We are now faced with this huge operation that every agency we have dealt with is trying to “bring into compliance.” Not one agency, state or county, is interested in requiring what any sane person would think would be necessary with this huge increase in scale: a new permit, a responsible reclamation plan and full environmental review. As Butte County Planning Commissioner Chuck Nelson said during hearings, “You can’t tell me that if this was brought before us today, we wouldn’t require an environmental-impact report.”

We have some questions for Supervisors Josiassen, Yamaguchi and Connelly, who voted in favor of the mine.

• How can you allow a new, high-tech mine allowed to process up to 100 tons of material per hour that has denuded 12 acres of an 18-acre piece of property, in a canyon with a beautiful, fragile year-round creek ecosystem, continue to operate under the guise of a 1982 permit and hand-drawn reclamation plan?

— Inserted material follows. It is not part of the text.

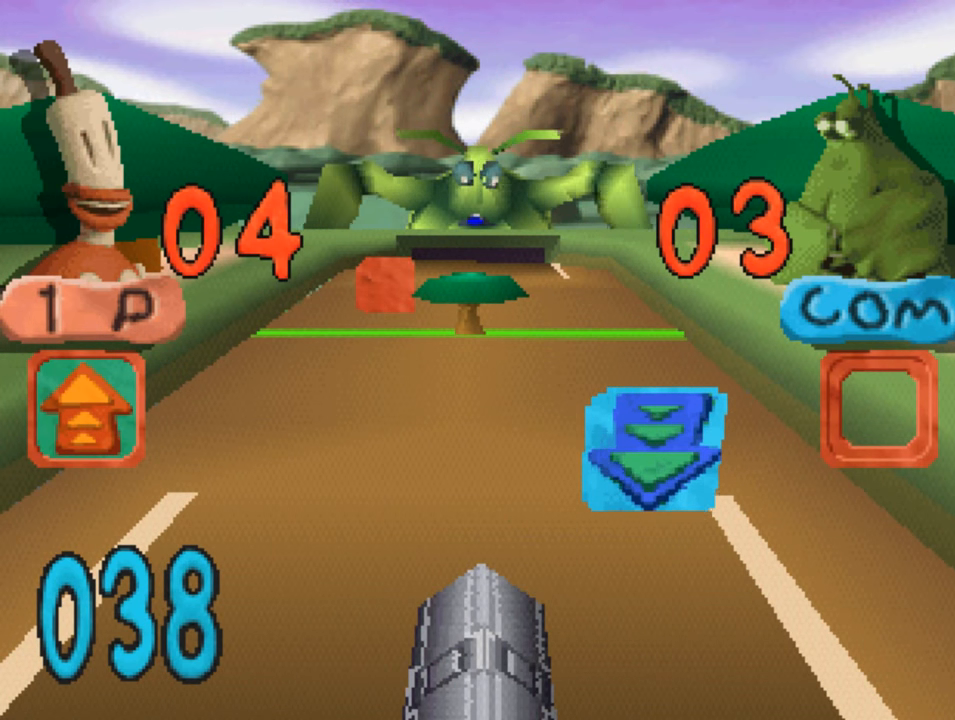
{"buttons": [], "left_stick": "center", "right_stick": "center", "events": [[183, "DPAD_RIGHT", "up"], [300, "CIRCLE", "down"], [383, "CIRCLE", "up"]]}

• How can you allow such a huge operation to go on without environmental review, even though the original permit required the operator to “come back to the Board for review” if he chose to increase the scale of his operation?

• How can you decide do all this in direct conflict with staff reports, a Planning Commission resolution, and testimony from Office of Mine Reclamation personnel, a county planner and, most important, a fellow supervisor, who were all involved in the original process?

• And how can you decide to ignore the impact this mine will have on springs in the canyon, the sole source of household water for residents?

We aren’t alone in asking these questions. The California Attorney General’s Office sent a representative to the recent board meeting where the latest resolution was adopted. The California State Department of Conservation’s Office of Mine Reclamation issued a notice of violation to Butte County.

This could be a first step in the long process of relieving Butte County of its ability to review mining operations. El Dorado and Yuba counties have already lost local control of this process. Do these three supervisors want to lose local control of these important issues to benefit a single operation?